陈国强瞧方月毫不掩饰的眼神自顾自地介绍了起来:“小深啊很顾家,长得又帅,又善良,哎这些年如果没有他,我这老骨头…”
“他不是您儿子?”
“哪能啊,隔壁街夫妻的儿子,前几年在外面念书念着,爸妈死了,他回来后就没再出去过了。哎,也是苦命人哦。这不,我们两这些年就搭伙过日子。”
主夫已经坐回餐桌,接受着方月怜爱的目光。
方月此时想狠狠疼爱他一番。
饭毕。
“多谢了,陈叔,您放心吧,我们还有事就先走了。”
方月站在门口招呼道。
“小深,我一直对做饭有兴趣来着。

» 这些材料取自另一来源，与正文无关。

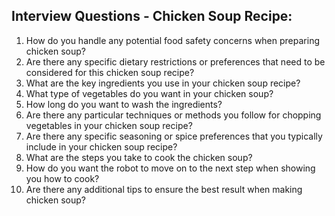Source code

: ## Interview Questions - Chicken Soup Recipe:
1. How do you handle any potential food safety concerns when  preparing chicken soup?
2. Are there any specific dietary restrictions or preferences that need to be considered for this chicken soup recipe?
3. What are the key ingredients you use in your chicken soup recipe?
4. What type of vegetables do you want in your chicken soup?
5. How long do you want to wash the ingredients?
6. Are there any particular techniques or methods you follow for chopping vegetables in your chicken soup recipe?
7. Are there any specific seasoning or spice preferences that you typically include in your chicken soup recipe?
8. What are the steps you take to cook the chicken soup?
9. How do you want the robot to move on to the next step when showing you how to cook? 
10. Are there any additional tips to ensure the best result when making chicken soup?

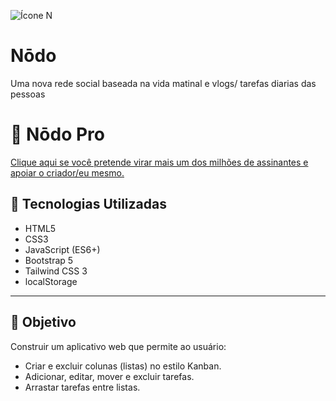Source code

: ![Ícone N](n_logo.svg)

# Nōdo
Uma nova rede social baseada na vida matinal e vlogs/ tarefas diarias das pessoas

# 📝 Nōdo Pro

[Clique aqui se você pretende virar mais um dos milhões de assinantes e apoiar o criador/eu mesmo.](https://taskboard/Pro)

## 🚀 Tecnologias Utilizadas

- HTML5
- CSS3
- JavaScript (ES6+)
- Bootstrap 5
- Tailwind CSS 3
- localStorage

---

## 🎯 Objetivo

Construir um aplicativo web que permite ao usuário:

- Criar e excluir colunas (listas) no estilo Kanban.
- Adicionar, editar, mover e excluir tarefas.
- Arrastar tarefas entre listas.



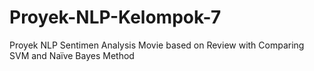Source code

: # Proyek-NLP-Kelompok-7
Proyek NLP Sentimen Analysis Movie based on Review with Comparing SVM and Naïve Bayes Method

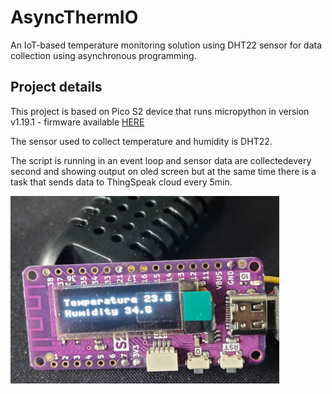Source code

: # AsyncThermIO
An IoT-based temperature monitoring solution using DHT22 sensor for data collection using asynchronous programming.

## Project details

This project is based on Pico S2 device that runs micropython in version v1.19.1 - firmware available [HERE](https://micropython.org/download/LOLIN_S2_PICO/)

The sensor used to collect temperature and humidity is DHT22.

The script is running in an event loop and sensor data are collectedevery second and showing output on oled screen but at the same time there is a task that sends data to ThingSpeak cloud every 5min.


<img src="device_photo.jpg" alt= “” width="430" height="300">

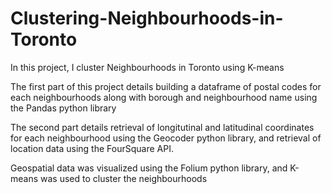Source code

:# Clustering-Neighbourhoods-in-Toronto

In this project, I cluster Neighbourhoods in Toronto using K-means 

The first part of this project details building a dataframe of postal codes for each neighbourhoods along with borough and neighbourhood name using the Pandas python library


The second part details retrieval of longitutinal and latitudinal coordinates for each neighbourhood using the Geocoder python library, and retrieval of location data using the FourSquare API.


Geospatial data was visualized using the Folium python library, and K-means was used to cluster the neighbourhoods
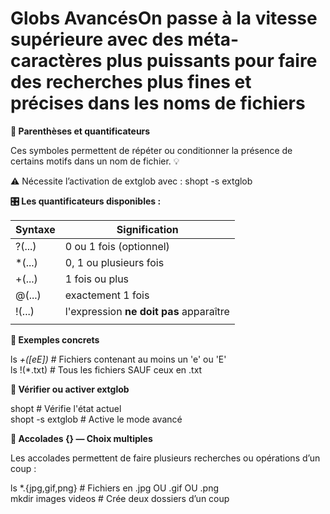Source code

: # Globs AvancésOn passe à la **vitesse supérieure** avec des méta-caractères plus puissants pour faire des recherches **plus fines et précises** dans les noms de fichiers



**🧩 Parenthèses et quantificateurs**

Ces symboles permettent de répéter ou conditionner la présence de certains motifs dans un nom de fichier. 💡

⚠️ Nécessite l’activation de extglob avec : shopt -s extglob

**🎛️ Les quantificateurs disponibles :**

| **Syntaxe** | **Signification**                       |
|-------------|-----------------------------------------|
| ?(...)      | 0 ou 1 fois (optionnel)                 |
| *(...)     | 0, 1 ou plusieurs fois                  |
| +(...)      | 1 fois ou plus                          |
| @(...)      | exactement 1 fois                       |
| !(...)      | l'expression **ne doit pas** apparaître |
|            |                                        |

**🧪 Exemples concrets**

ls *+([eE])* # Fichiers contenant au moins un 'e' ou 'E'  
ls !(*.txt) # Tous les fichiers SAUF ceux en .txt



**🧰 Vérifier ou activer extglob**

shopt # Vérifie l'état actuel  
shopt -s extglob # Active le mode avancé



**🎯 Accolades {} — Choix multiples**

Les accolades permettent de faire plusieurs recherches ou opérations d’un coup :

ls *.{jpg,gif,png} # Fichiers en .jpg OU .gif OU .png  
mkdir images videos # Crée deux dossiers d’un coup
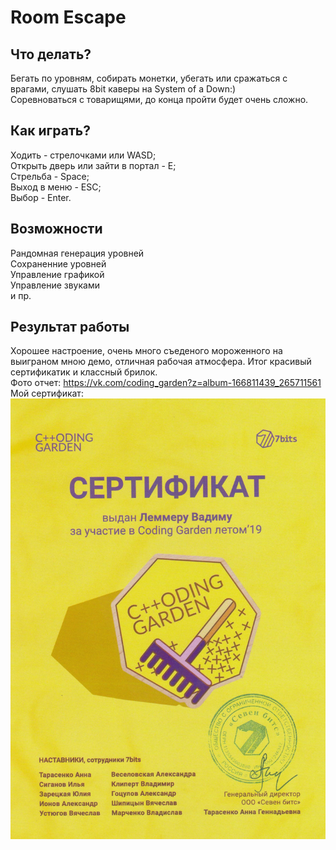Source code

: # Room Escape

## Что делать?
Бегать по уровням, собирать монетки, убегать или сражаться с врагами, слушать 8bit каверы на System of a Down:)<br/>
Соревноваться с товарищями, до конца пройти будет очень сложно.

## Как играть?
Ходить - стрелочками или WASD;<br/>
Открыть дверь или зайти в портал - E;<br/>
Стрельба - Space;<br/>
Выход в меню - ESC;<br/>
Выбор - Enter.

## Возможности
Рандомная генерация уровней<br/>
Сохраненние уровней<br/>
Управление графикой<br/>
Управление звуками<br/>
и пр.

## Результат работы
Хорошее настроение, очень много съеденого мороженного на выиграном мною демо, отличная рабочая атмосфера. Итог красивый сертификатик и классный брилок.<br/>
Фото отчет: https://vk.com/coding_garden?z=album-166811439_265711561<br/>
Мой сертификат: ![](/readme/certificate.jpg)
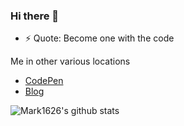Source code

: ### Hi there 👋

- ⚡ Quote: Become one with the code

Me in other various locations
- [CodePen](https://codepen.io/mark854)
- [Blog](https://mark1626.github.io/blog/)

![Mark1626's github stats](https://github-readme-stats.vercel.app/api?username=mark1626&theme=radical&show_icons=true&hide_border=true "Mark's GitHub stats")

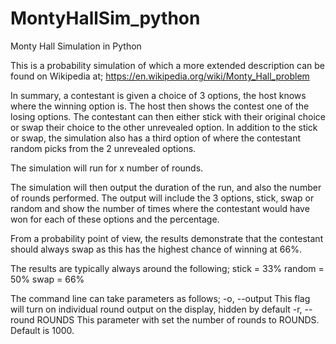 # MontyHallSim_python
Monty Hall Simulation in Python

This is a probability simulation of which a more extended description can be found on Wikipedia at;
https://en.wikipedia.org/wiki/Monty_Hall_problem

In summary, a contestant is given a choice of 3 options, the host knows where the winning option is.
The host then shows the contest one of the losing options.
The contestant can then either stick with their original choice or swap their choice to the other unrevealed option.
In addition to the stick or swap, the simulation also has a third option of where the contestant random picks from the 2 unrevealed options.

The simulation will run for x number of rounds.

The simulation will then output the duration of the run, and also the number of rounds performed.
The output will include the 3 options, stick, swap or random and show the number of times where the contestant would have won for each of these options and the percentage.

From a probability point of view, the results demonstrate that the contestant should always swap as this has the highest chance of winning at 66%.

The results are typically always around the following;
stick = 33%
random = 50%
swap = 66%

The command line can take parameters as follows;
-o, --output    This flag will turn on individual round output on the display, hidden by default
-r, --round ROUNDS  This parameter with set the number of rounds to ROUNDS. Default is 1000.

你的厨艺这幺好,有时间的话来教教我吗?”
主夫点点头。
得了还这幺高冷,到时候干死你,方月心里yy着。
“那我们加个联系方式?”
主夫仍然点头。
方月把手机递给主夫:“备注~”
键盘敲响几下,手机物归原主。
添上的备注给方月天雷一击。
林深,两个大字扎进方月眼中。
怎幺会…
方月控制抖动的唇,眼神落到模样好看的男人身上。
他嘴角仍然微微上扬,眼眸里闪过一丝得意,眉毛轻轻挑了挑。
只看他那诱人的唇张合着:“那下次见,小-方-姑-娘。”
末了还无声说了两字。
只有方月看懂了那唇形。
表姐。
林深早就认出了方月,在屋里听到方月声音的那一刻,他那隐藏在深处的滔天恨意就涌了出来。

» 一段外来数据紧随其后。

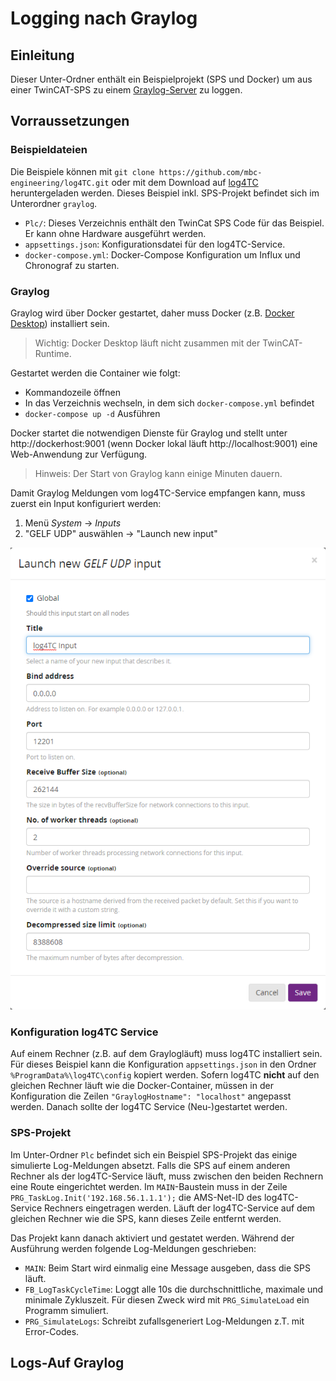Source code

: # Logging nach Graylog

## Einleitung

Dieser Unter-Ordner enthält ein Beispielprojekt (SPS und Docker) um aus einer TwinCAT-SPS zu einem [Graylog-Server](https://www.graylog.org/) zu loggen.

## Vorraussetzungen

### Beispieldateien

Die Beispiele können mit `git clone https://github.com/mbc-engineering/log4TC.git` oder mit dem Download auf [log4TC](https://github.com/mbc-engineering/log4TC) heruntergeladen werden. Dieses Beispiel inkl. SPS-Projekt befindet sich im Unterordner `graylog`. 

* `Plc/`: Dieses Verzeichnis enthält den TwinCat SPS Code für das Beispiel. Er kann ohne Hardware ausgeführt werden.
* `appsettings.json`: Konfigurationsdatei für den log4TC-Service.
* `docker-compose.yml`: Docker-Compose Konfiguration um Influx und Chronograf zu starten.

### Graylog

Graylog wird über Docker gestartet, daher muss Docker (z.B. [Docker Desktop](https://www.docker.com/products/docker-desktop)) installiert sein.

> Wichtig: Docker Desktop läuft nicht zusammen mit der TwinCAT-Runtime. 

Gestartet werden die Container wie folgt:
* Kommandozeile öffnen
* In das Verzeichnis wechseln, in dem sich `docker-compose.yml` befindet
* `docker-compose up -d` Ausführen

Docker startet die notwendigen Dienste für Graylog und stellt unter http://dockerhost:9001 (wenn Docker lokal läuft http://localhost:9001) eine Web-Anwendung zur Verfügung.

> Hinweis: Der Start von Graylog kann einige Minuten dauern.

Damit Graylog Meldungen vom log4TC-Service empfangen kann, muss zuerst ein Input konfiguriert werden:

1. Menü *System* -> *Inputs*
2. "GELF UDP" auswählen -> "Launch new input"

![Einstellungen](assets/input_settings_graylog.png)

### Konfiguration log4TC Service

Auf einem Rechner (z.B. auf dem Graylogläuft) muss log4TC installiert sein. Für dieses Beispiel kann die Konfiguration `appsettings.json` in den Ordner `%ProgramData%\log4TC\config` kopiert werden. Sofern log4TC **nicht** auf den gleichen Rechner läuft wie die Docker-Container, müssen in der Konfiguration die Zeilen `"GraylogHostname": "localhost"` angepasst werden. Danach sollte der log4TC Service (Neu-)gestartet werden.

### SPS-Projekt


Im Unter-Ordner `Plc` befindet sich ein Beispiel SPS-Projekt das einige simulierte Log-Meldungen absetzt. Falls die SPS auf einem anderen Rechner als der log4TC-Service läuft, muss zwischen den beiden Rechnern eine Route eingerichtet werden. Im `MAIN`-Baustein muss in der Zeile `PRG_TaskLog.Init('192.168.56.1.1.1');` die AMS-Net-ID des log4TC-Service Rechners eingetragen werden. Läuft der log4TC-Service auf dem gleichen Rechner wie die SPS, kann dieses Zeile entfernt werden.

Das Projekt kann danach aktiviert und gestatet werden. Während der Ausführung werden folgende Log-Meldungen geschrieben:

* `MAIN`: Beim Start wird einmalig eine Message ausgeben, dass die SPS läuft.
* `FB_LogTaskCycleTime`: Loggt alle 10s die durchschnittliche, maximale und minimale Zykluszeit. Für diesen Zweck wird mit `PRG_SimulateLoad` ein Programm simuliert.
* `PRG_SimulateLogs`: Schreibt zufallsgeneriert Log-Meldungen z.T. mit Error-Codes.

## Logs-Auf Graylog


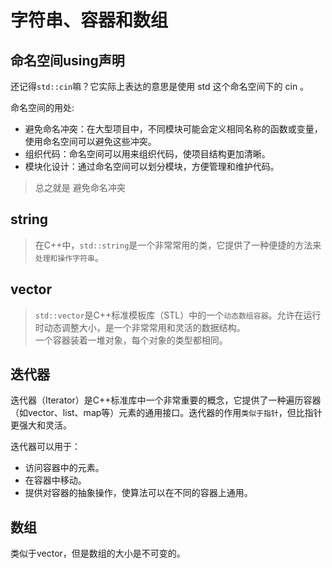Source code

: # 字符串、容器和数组
## 命名空间using声明
还记得`std::cin`嘛？它实际上表达的意思是使用 std 这个命名空间下的 cin 。   

命名空间的用处:
* 避免命名冲突：在大型项目中，不同模块可能会定义相同名称的函数或变量，使用命名空间可以避免这些冲突。
* 组织代码：命名空间可以用来组织代码，使项目结构更加清晰。
* 模块化设计：通过命名空间可以划分模块，方便管理和维护代码。
> 总之就是 避免命名冲突
## string
> 在C++中，`std::string`是一个非常常用的类，它提供了一种便捷的方法来`处理和操作字符串`。
## vector
> `std::vector`是C++标准模板库（STL）中的一个`动态数组容器`。允许在运行时动态调整大小，是一个非常常用和灵活的数据结构。   
> 一个容器装着一堆对象，每个对象的类型都相同。
## 迭代器
迭代器（Iterator）是C++标准库中一个非常重要的概念，它提供了一种遍历容器（如vector、list、map等）元素的通用接口。迭代器的作用`类似于指针`，但比指针更强大和灵活。

迭代器可以用于：

* 访问容器中的元素。
* 在容器中移动。
* 提供对容器的抽象操作，使算法可以在不同的容器上通用。
## 数组
类似于vector，但是数组的大小是不可变的。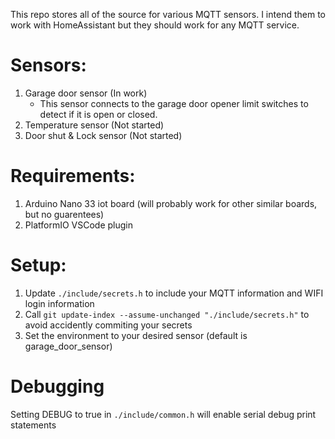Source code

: This repo stores all of the source for various MQTT sensors.  I intend them to work with HomeAssistant
but they should work for any MQTT service.

# Sensors:
1) Garage door sensor (In work)
    - This sensor connects to the garage door opener limit switches to detect if it is open or closed.
2) Temperature sensor (Not started)
3) Door shut & Lock sensor (Not started)

# Requirements:
1) Arduino Nano 33 iot board (will probably work for other similar boards, but no guarentees)
2) PlatformIO VSCode plugin

# Setup:
1) Update `./include/secrets.h` to include your MQTT information and WIFI login information
2) Call `git update-index --assume-unchanged "./include/secrets.h"` to avoid accidently commiting your secrets
3) Set the environment to your desired sensor (default is garage_door_sensor)

# Debugging
Setting DEBUG to true in `./include/common.h` will enable serial debug print statements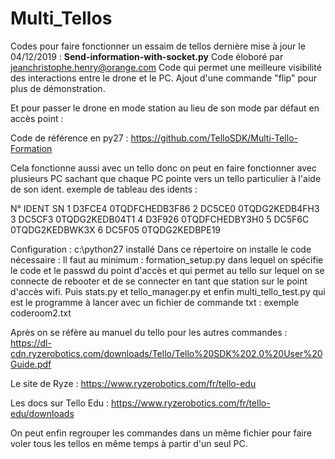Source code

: # Multi_Tellos
Codes pour faire fonctionner un essaim de tellos
dernière mise à jour le 04/12/2019 :
<B>Send-information-with-socket.py</B>
Code éloboré par jeanchristophe.henry@orange.com
Code qui permet une meilleure visibilité des interactions entre le drone et le PC.
Ajout d'une commande "flip" pour plus de démonstration.

Et pour passer le drone en mode station au lieu de son mode par défaut en accès point :




Code de référence en py27 :
https://github.com/TelloSDK/Multi-Tello-Formation


Cela fonctionne aussi avec un tello donc on peut en faire fonctionner avec plusieurs PC sachant que chaque PC pointe vers un tello particulier à l'aide de son ident.
exemple de tableau des idents :

N°	IDENT	SN
1	D3FCE4	0TQDFCHEDB3F86
2	DC5CE0	0TQDG2KEDB4FH3
3	DC5CF3	0TQDG2KEDB04T1
4	D3F926	0TQDFCHEDBY3H0
5	DC5F6C	0TQDG2KEDBWK3X
6	DC5F05	0TQDG2KEDBPE19


Configuration :
c:\python27 installé
Dans ce répertoire on installe le code nécessaire :
Il faut au minimum :
formation_setup.py dans lequel on spécifie le code et le passwd du point d'accès et qui permet au tello sur lequel on se connecte de rebooter et de se connecter en tant que station sur le point d'accès wifi.
Puis stats.py et tello_manager.py et enfin multi_tello_test.py qui est le programme à lancer avec un fichier de commande txt :
exemple coderoom2.txt


Après on se réfère au manuel du tello pour les autres commandes : https://dl-cdn.ryzerobotics.com/downloads/Tello/Tello%20SDK%202.0%20User%20Guide.pdf

Le site de Ryze :
https://www.ryzerobotics.com/fr/tello-edu

Les docs sur Tello Edu :
https://www.ryzerobotics.com/fr/tello-edu/downloads



On peut enfin regrouper les commandes dans un même fichier pour faire voler tous les tellos en même temps à partir d'un seul PC.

他恨为什幺这幺多年没见,自己的鸡吧还会因为这个坏女人硬得发疼。
明明…
明明她自私,虚伪,谎话连篇,坏得如此不留情面。
他认命地闭上眼,半躺在画室的靠椅上,嘴唇半张,漏出猩红而晶莹剔透的舌,宽大的手套弄的鸡巴,黏腻的水声充斥着狭小的画室。
套弄鸡巴的速度和力度越大,林深越觉得空虚。
他咽下分泌的唾液,喘着粗气,掀起眼皮,映入眼帘的是一幅画。
画里的人衣裳大敞,跪坐在地上,那张厚唇张开吐出涩气的舌,嘴角留下栩栩如生的津液,馒头似的胸肉被一双凭空出现的手捏得变了形。
方月要是看到这幅画一定会把林深的下面剁烂喂狗。
因为画上的人脸甚至还是方月整容之前的模样。
扁平的眉骨,肿胀的眼皮,粗大的鼻子,连方月都不想再看到的原生脸,就这幺做着淫荡下作的表情。
“啊~”
林深想到方月那皱着眉头骂自己的模样显然更动情了,足以弥补先前的空虚。